Narrow, Swift Areas: These are the trickiest to fish, but they are often the most productive, especially in June. The challenge is to get your canoe safely in position to cast to the current breaks with shoreline cover. Unfortunately, sometimes the only thing you can do in these areas is wave goodbye as you fly through. These areas are almost always too deep to wade. Some of my best areas have small, deeper pools sandwiched between narrow, swift areas. Almost all of the Suwannee bass I have caught have come from such areas. Crayfish are a Suwannee bass staple, so use jigs or crankbaits if you want to catch one. Expect redbreasts to eat panfish-sized offerings in these areas, also. All that time you saved paddling through other habitats was saved for these areas and our next type, mainstream cover.
Mainstream Cover: Every now and then you will find a blowdown tree deposited in the middle of the river from a previous flood. During summer low flows, if at least a few feet of water surrounds this cover, you have found a hotspot. When the river is high, current is too swift around this cover, but during low flows the fish sit and wait for food to drift by. Largemouth bass, Suwannee bass, and redbreasts swarm around mid-stream wood cover. Jerkbaits and larger jigs are my go-to baits around this cover.
When fishing from a canoe, you want to keep your tackle simple, as a bunch of stuff gets cumbersome in a canoe. I usually take three outfits per angler, two ultralights and a medium action. Bass Pro Shops Micro Lite Rods are perfect for throwing small jigs and crankbaits. On the ultralight outfits, I prefer the tough Sufix Siege monofilament line in 6-lb. test. With rocks and limbs, you do not want to use a lighter line. On the medium outfit, I favor 8- or 10-lb. test mono.
When floating, always beware of potential hazards. The Withlacoochee is definitely in alligator and venomous snake country, and I have seen both during floats I have taken. As a rule of thumb, leave ’em alone and they will leave you alone. It is always a good idea to wear a life vest in case you flip the canoe. Your fishing buddy might not have as good of balance as he claims.
On narrow rivers like the Withlacoochee, a tree could fall at any time and necessitate a portage. Pack as light as possible in case you have to portage around a deadfall. The biggest hazard you will encounter is time. Because of the distance between accesses, these floats lend themselves well to overnight trips. Several of these floats are long for a day-trip, so make sure to leave early and plan to stay late. Several times I have fished longer than I should have and ended up paddling in the dark. Make sure to keep track of where you are and how much daylight is left. Shooting through a shoal at night is a very dangerous proposition. On trips when dark caught us, we walked our canoes through the various shoals to try to preserve our equipment. A good handheld GPS will help you track your progress. Make sure to mark your position when you drop off the pick-up vehicle so that you have an ending-point reference.
When planning a float on the Withlacoochee, river levels and rainfall within the basin are some of the most important factors.

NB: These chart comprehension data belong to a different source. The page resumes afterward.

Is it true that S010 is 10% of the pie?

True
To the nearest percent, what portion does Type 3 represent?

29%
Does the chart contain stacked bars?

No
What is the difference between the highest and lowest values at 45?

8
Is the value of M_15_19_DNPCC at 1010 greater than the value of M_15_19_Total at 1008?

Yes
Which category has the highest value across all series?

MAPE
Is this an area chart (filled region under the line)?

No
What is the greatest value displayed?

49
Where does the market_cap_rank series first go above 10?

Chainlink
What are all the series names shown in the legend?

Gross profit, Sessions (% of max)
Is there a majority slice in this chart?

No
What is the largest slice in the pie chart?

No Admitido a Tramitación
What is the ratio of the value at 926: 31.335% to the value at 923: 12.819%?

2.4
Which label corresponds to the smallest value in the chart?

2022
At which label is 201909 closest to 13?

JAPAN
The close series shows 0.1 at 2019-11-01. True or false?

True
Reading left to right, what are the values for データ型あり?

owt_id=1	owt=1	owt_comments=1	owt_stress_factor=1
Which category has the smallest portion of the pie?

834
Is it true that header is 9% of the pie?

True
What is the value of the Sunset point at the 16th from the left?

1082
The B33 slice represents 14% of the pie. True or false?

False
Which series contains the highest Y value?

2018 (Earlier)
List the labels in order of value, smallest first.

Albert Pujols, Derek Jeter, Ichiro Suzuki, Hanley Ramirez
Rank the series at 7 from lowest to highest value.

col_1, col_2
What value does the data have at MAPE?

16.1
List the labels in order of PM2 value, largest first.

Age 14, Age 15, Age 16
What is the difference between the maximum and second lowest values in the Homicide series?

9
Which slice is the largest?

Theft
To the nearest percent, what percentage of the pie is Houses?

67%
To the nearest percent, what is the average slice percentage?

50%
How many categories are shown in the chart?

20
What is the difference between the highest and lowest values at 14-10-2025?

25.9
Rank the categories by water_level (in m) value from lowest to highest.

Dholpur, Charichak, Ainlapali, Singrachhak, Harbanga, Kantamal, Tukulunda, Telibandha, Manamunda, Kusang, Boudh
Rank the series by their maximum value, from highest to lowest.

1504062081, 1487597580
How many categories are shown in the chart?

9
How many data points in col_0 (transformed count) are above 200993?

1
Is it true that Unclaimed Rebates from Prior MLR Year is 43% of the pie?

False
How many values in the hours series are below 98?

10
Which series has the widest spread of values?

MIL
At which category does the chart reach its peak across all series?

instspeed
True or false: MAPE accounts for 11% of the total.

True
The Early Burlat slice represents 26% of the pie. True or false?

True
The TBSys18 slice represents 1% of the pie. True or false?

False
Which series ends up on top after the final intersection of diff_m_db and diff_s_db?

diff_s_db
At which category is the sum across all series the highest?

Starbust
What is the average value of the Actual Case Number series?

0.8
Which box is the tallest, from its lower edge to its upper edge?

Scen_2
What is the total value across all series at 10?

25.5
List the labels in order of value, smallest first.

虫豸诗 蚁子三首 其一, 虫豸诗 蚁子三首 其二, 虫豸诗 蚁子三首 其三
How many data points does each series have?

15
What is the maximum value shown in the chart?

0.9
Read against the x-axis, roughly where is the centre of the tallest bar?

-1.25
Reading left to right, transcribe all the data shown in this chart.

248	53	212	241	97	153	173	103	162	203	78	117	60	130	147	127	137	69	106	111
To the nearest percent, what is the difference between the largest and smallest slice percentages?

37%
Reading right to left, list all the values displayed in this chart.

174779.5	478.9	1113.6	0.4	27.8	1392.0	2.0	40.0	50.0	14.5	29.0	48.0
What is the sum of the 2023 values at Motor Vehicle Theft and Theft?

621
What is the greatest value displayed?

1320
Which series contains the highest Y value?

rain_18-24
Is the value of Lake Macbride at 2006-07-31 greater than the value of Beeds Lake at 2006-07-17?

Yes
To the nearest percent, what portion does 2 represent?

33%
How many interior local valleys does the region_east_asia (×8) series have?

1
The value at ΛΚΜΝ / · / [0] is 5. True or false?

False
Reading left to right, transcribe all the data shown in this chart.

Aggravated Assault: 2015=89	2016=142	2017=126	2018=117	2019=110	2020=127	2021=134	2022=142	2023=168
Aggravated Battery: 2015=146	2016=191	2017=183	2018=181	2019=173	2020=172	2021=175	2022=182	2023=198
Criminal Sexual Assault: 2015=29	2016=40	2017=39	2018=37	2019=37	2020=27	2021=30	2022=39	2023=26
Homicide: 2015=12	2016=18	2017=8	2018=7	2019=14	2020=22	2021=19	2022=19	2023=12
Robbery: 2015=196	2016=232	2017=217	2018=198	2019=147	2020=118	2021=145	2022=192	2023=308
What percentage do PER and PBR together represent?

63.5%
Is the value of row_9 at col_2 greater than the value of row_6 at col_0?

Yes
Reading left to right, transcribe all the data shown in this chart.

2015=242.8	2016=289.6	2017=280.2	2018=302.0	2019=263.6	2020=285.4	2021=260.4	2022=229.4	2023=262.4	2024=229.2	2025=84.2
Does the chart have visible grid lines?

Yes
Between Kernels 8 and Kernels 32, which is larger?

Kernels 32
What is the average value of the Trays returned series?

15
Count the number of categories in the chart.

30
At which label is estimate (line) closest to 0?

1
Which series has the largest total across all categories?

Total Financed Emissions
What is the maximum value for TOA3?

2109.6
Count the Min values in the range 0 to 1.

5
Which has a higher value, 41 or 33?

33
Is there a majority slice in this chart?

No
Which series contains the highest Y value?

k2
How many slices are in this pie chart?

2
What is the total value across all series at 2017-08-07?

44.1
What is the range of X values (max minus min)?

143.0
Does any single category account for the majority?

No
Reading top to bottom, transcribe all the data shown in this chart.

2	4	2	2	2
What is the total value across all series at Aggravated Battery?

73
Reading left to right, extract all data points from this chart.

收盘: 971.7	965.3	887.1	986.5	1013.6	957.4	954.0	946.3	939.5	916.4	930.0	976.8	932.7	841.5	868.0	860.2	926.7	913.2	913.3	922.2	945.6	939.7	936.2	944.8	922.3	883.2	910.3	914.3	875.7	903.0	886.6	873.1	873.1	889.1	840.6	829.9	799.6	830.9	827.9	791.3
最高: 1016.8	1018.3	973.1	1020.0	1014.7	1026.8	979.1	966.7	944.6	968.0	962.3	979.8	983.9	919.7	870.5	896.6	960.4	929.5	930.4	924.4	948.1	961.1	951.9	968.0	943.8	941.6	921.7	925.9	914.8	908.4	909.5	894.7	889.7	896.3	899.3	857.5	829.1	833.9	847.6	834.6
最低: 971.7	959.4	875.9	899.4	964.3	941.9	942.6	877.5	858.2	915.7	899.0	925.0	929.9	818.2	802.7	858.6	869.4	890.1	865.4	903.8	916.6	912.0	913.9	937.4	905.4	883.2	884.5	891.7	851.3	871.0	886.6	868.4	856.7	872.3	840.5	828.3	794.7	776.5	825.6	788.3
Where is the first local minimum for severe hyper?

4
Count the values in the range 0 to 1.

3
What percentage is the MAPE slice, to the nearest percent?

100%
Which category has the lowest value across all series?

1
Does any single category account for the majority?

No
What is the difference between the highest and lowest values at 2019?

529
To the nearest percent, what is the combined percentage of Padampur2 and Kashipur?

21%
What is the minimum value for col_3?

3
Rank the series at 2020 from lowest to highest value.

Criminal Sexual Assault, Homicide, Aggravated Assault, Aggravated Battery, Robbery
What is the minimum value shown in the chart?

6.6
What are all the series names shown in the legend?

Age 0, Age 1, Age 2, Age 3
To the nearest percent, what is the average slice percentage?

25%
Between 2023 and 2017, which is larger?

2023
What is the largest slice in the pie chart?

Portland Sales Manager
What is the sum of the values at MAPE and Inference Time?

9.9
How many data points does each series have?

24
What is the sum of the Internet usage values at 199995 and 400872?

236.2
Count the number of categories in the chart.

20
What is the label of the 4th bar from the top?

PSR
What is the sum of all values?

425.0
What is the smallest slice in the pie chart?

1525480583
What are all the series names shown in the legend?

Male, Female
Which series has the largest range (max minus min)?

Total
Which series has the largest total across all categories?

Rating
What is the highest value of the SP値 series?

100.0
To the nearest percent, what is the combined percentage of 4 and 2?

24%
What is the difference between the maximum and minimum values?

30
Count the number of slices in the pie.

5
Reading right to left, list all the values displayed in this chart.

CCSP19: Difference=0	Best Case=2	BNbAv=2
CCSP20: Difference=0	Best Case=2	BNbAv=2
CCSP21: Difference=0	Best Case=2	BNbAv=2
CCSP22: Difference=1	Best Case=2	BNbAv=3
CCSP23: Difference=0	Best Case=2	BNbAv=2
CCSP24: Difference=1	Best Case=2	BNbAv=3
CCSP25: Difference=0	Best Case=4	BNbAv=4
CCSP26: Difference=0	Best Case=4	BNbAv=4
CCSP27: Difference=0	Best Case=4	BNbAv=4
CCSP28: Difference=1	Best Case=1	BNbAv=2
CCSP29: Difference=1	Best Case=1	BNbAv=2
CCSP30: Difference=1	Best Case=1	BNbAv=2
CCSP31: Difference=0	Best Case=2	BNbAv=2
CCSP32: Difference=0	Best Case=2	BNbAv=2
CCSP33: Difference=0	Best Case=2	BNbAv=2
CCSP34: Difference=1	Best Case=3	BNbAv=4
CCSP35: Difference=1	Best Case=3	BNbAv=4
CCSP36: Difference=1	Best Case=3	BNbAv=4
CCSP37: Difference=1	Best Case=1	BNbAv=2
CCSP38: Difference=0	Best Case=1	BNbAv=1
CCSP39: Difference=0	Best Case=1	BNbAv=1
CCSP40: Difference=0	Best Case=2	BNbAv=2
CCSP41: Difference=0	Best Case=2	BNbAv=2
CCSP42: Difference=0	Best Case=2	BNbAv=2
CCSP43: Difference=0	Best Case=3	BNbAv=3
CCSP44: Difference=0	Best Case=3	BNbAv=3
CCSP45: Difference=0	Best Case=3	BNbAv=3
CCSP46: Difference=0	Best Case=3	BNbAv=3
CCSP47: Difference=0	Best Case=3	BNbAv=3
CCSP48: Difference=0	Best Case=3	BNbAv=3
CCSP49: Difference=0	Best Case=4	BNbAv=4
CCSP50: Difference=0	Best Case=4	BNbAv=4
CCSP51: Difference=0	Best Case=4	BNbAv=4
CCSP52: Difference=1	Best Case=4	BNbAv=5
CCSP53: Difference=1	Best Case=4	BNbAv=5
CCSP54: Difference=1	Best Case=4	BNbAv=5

You can access current river levels at waterdata.usgs.gov/ga/nwis/rt. This USGS website reports several gauges along both the Withlacoochee and Little River. The book “A Paddler’s Guide to Southern Georgia” by Bob Sehlinger and Don Otey, is a great reference for access points and other information on all south Georgia rivers.
As we loaded the canoe that evening, I could not help but remember all those summer days float fishing for smallmouths during my teenage years. Nowadays after a float, my back and joints ache a little more, and that old canoe is just a little heavier than I remember it being, but the Withlacoochee River has etched a place in my heart equal to the rivers of my youth.